(SUPPLIED ENTRIES)

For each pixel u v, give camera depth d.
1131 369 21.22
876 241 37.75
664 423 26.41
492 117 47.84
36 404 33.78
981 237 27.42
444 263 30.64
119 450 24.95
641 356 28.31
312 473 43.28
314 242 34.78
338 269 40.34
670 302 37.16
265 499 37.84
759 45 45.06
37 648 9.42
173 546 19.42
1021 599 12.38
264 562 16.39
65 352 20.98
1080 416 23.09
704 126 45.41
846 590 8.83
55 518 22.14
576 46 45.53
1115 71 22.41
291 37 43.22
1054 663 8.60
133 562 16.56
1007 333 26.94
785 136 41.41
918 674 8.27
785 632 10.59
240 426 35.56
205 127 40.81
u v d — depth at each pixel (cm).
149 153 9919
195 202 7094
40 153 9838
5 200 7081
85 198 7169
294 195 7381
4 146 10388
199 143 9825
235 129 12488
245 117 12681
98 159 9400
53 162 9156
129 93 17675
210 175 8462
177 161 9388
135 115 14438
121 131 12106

(End SUPPLIED ENTRIES)

Exactly the lines from the one containing "918 674 8.27" to the final line of the data, both included, should be printed, and nothing more.

* RESPONSE TO THIS EXERCISE:
918 674 8.27
785 632 10.59
240 426 35.56
205 127 40.81
u v d — depth at each pixel (cm).
149 153 9919
195 202 7094
40 153 9838
5 200 7081
85 198 7169
294 195 7381
4 146 10388
199 143 9825
235 129 12488
245 117 12681
98 159 9400
53 162 9156
129 93 17675
210 175 8462
177 161 9388
135 115 14438
121 131 12106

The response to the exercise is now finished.